- EXERCISE INSTRUCTIONS:
Count the lines in the entries below that contain the string "class", treating uppercase and lowercase as different. Reply with only the number.

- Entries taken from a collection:

──────────

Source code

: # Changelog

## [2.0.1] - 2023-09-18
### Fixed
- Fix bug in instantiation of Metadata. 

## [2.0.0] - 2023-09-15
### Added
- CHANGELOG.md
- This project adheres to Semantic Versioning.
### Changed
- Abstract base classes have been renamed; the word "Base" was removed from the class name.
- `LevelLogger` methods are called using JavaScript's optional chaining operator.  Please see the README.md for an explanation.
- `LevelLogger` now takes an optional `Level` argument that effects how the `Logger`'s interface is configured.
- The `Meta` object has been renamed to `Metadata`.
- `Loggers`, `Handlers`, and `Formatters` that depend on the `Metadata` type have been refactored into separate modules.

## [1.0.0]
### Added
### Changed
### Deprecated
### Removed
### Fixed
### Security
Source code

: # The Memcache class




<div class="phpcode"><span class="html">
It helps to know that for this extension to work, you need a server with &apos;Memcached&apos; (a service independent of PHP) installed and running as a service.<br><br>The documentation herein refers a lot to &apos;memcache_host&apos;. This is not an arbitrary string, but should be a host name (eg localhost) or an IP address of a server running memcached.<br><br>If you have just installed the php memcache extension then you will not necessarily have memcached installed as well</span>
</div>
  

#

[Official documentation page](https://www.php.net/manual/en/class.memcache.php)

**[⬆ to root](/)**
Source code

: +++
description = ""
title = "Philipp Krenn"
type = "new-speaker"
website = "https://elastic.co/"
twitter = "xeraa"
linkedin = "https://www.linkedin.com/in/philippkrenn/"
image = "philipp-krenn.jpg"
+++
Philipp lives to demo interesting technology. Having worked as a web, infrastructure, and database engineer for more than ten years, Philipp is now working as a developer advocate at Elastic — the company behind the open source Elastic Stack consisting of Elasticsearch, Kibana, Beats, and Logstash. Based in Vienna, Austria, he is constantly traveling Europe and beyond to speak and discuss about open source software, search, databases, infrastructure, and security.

──────────

- TASK SOLUTION:
4